University addresses annual audit findings, highlights progress

Published

The Louisiana Legislative Auditor is expected to release its fiscal year 2025 audit report for the University of Louisiana at Lafayette on Monday. 

The report includes three findings. Two involve federal research compliance processes that have been reported for the past four years and are related to federal grant administration. The third finding involves purchasing card expenses and reporting procedures.

“This audit reflects both the work that remains and the progress that has already been made,” said Dr. Ramesh Kolluru, University president, in a message to the campus community. “Accountability requires that we acknowledge problems, address them directly and make improvements where needed. That is exactly what we are doing.”

Kolluru said the University expects the two research-related findings will be resolved by the next audit cycle. 

“The two research-related findings are not new. They involve federal grant administration and have been the focus of significant corrective work over the past 13 months,” Kolluru said. “We recognized that these findings would likely remain open during this audit cycle because the solutions required substantial changes to processes, organizational structure and oversight systems that could not be fully implemented before the start of the new fiscal year on July 1, 2025. Over the past year, we have continued implementing those changes and strengthening the way research administration is managed. We expect these findings to be resolved in the next audit cycle because of those efforts.”

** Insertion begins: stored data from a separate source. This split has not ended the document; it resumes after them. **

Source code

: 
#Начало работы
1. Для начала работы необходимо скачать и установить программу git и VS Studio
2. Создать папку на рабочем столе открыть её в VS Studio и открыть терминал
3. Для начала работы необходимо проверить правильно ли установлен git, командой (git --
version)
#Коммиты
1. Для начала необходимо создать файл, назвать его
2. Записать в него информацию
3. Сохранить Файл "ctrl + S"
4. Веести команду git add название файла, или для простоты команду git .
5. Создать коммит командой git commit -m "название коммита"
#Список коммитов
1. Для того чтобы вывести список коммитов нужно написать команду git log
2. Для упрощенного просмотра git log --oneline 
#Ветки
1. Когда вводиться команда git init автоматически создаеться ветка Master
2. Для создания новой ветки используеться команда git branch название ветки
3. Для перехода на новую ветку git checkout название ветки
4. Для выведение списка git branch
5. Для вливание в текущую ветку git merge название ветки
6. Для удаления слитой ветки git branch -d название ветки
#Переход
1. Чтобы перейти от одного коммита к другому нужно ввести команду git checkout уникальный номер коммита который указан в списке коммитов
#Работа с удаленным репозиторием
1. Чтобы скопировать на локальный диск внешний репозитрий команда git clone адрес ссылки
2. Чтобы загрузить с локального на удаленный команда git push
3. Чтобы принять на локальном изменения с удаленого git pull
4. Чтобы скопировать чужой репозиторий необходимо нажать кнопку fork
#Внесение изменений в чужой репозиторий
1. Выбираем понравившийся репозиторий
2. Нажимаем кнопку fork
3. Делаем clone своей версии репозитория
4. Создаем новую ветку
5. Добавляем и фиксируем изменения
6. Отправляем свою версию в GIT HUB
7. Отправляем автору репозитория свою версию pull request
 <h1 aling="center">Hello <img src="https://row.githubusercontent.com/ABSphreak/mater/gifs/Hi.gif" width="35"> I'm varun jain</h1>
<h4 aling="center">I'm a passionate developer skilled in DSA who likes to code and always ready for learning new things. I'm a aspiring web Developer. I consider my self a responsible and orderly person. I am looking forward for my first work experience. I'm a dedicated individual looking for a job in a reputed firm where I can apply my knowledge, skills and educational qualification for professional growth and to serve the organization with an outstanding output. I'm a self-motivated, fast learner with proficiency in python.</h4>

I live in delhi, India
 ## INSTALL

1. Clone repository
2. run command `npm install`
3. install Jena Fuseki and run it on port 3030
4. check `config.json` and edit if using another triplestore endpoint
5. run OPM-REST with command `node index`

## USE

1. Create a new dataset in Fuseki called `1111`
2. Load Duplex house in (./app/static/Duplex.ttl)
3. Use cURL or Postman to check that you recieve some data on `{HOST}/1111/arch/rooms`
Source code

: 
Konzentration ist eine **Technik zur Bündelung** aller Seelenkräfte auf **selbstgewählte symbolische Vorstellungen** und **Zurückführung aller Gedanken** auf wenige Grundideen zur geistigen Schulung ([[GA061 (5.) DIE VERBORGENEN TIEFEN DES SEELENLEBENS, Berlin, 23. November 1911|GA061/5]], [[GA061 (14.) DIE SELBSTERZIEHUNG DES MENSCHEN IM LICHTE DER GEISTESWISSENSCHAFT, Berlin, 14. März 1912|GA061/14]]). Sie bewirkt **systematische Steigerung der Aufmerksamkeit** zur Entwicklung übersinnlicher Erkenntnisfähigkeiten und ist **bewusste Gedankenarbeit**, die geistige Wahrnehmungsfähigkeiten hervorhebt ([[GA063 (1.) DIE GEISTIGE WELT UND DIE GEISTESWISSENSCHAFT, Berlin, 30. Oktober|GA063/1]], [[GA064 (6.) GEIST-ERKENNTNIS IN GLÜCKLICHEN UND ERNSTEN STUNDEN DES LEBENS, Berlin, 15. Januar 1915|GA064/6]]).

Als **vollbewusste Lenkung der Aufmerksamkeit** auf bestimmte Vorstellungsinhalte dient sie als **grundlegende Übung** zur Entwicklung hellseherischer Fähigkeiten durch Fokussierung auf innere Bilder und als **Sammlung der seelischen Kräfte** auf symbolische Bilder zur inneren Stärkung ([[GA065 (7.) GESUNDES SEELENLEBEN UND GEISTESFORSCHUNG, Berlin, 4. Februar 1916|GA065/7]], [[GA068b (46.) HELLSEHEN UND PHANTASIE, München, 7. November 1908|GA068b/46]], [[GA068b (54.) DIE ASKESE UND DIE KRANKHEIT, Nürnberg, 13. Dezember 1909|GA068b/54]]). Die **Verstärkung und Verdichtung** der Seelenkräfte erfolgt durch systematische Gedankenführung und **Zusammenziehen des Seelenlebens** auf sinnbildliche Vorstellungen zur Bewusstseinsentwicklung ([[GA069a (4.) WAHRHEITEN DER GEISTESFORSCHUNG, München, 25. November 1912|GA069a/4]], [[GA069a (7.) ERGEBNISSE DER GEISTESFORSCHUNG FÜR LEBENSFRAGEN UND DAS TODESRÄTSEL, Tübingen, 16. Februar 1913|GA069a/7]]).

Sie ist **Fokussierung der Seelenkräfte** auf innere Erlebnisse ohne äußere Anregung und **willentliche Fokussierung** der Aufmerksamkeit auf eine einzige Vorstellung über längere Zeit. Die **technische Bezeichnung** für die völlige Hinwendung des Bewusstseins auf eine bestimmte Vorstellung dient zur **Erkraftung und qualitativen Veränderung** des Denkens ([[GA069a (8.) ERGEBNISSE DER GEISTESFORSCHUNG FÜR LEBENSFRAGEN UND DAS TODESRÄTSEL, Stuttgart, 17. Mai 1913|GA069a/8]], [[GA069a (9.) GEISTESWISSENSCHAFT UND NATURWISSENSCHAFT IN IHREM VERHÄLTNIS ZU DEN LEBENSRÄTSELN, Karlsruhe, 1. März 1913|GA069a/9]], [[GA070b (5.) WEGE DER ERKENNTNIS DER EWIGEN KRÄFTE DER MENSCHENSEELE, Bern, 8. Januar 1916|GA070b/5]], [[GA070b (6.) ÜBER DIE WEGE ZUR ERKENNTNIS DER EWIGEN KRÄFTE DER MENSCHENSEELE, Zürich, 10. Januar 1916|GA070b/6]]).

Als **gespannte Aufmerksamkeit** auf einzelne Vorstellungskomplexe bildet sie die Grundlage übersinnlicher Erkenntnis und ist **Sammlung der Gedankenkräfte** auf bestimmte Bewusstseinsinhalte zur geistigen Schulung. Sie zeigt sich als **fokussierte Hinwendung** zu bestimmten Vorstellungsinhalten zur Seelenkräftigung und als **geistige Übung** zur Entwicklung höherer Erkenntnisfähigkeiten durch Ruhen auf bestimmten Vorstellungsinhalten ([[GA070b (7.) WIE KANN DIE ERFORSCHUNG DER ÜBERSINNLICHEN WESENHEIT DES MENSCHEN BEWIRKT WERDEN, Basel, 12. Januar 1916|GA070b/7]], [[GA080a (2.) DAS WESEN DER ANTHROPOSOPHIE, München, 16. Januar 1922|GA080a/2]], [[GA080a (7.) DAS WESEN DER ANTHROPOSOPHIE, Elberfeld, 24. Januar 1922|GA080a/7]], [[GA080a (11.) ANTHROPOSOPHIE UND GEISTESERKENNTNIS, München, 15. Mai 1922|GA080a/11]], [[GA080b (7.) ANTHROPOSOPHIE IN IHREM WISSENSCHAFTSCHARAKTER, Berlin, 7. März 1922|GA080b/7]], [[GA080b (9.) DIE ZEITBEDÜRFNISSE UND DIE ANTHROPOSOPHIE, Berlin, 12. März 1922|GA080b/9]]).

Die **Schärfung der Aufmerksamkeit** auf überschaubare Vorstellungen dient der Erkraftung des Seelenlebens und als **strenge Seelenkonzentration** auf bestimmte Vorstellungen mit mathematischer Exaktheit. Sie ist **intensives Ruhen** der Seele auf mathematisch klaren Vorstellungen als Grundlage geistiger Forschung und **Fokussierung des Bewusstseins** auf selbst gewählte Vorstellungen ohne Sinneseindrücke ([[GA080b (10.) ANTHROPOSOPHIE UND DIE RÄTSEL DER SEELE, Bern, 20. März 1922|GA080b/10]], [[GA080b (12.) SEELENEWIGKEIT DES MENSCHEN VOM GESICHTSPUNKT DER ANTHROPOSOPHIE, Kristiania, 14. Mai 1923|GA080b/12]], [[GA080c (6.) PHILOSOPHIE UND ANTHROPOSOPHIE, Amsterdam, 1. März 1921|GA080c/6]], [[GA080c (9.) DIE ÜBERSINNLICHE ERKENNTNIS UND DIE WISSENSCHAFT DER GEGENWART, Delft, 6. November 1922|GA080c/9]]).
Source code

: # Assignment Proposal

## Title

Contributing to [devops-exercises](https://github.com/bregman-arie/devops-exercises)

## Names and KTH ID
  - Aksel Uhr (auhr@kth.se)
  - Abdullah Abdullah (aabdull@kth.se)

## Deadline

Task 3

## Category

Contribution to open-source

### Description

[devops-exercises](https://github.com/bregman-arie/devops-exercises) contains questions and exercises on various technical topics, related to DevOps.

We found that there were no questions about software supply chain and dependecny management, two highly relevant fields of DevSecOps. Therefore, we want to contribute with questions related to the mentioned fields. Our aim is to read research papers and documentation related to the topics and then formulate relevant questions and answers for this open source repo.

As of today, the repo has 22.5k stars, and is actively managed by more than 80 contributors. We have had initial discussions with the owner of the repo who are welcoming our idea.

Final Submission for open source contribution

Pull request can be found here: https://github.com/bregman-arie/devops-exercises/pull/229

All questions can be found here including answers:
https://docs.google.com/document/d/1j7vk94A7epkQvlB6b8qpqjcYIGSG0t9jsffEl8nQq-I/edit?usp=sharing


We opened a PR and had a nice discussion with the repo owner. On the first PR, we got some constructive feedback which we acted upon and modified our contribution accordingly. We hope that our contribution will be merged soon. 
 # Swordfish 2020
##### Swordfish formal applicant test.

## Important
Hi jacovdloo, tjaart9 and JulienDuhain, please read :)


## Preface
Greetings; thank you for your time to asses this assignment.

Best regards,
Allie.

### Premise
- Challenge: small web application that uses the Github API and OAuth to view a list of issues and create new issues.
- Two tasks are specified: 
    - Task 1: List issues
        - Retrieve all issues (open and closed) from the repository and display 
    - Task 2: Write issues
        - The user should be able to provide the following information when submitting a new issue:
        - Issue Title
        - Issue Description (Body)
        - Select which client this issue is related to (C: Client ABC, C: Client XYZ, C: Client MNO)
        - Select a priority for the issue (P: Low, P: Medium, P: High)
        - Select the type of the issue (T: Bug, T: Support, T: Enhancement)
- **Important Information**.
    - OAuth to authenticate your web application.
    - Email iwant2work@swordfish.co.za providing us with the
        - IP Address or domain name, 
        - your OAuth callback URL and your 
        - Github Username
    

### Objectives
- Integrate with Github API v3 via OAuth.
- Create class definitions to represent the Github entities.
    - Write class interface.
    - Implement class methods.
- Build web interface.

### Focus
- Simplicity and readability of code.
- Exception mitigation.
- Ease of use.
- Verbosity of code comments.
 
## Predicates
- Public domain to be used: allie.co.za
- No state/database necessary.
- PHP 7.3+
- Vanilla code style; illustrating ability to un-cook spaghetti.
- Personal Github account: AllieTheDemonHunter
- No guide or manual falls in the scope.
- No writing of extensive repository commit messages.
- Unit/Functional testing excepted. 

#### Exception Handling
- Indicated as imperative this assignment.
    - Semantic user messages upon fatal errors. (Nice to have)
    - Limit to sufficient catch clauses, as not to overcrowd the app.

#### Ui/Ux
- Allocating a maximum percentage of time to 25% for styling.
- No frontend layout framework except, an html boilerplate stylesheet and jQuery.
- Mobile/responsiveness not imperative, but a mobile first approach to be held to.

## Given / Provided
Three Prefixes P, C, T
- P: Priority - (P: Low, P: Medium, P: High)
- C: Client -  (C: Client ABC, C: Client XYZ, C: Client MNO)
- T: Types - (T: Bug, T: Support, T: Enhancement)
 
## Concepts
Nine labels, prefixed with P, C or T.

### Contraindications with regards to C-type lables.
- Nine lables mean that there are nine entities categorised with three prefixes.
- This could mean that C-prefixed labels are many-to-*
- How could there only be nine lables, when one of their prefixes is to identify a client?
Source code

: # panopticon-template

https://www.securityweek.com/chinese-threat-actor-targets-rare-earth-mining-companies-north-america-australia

The third finding involved purchasing card expenses and reporting procedures. According to the report, the issues were identified through University monitoring processes and reviewed through established internal procedures. The University has already implemented additional safeguards related to expense review, employee training and reporting procedures and will continue strengthening accountability measures, Kolluru said. 

The report also noted progress in areas previously identified for improvement. Two prior research compliance findings have been resolved and are no longer cited.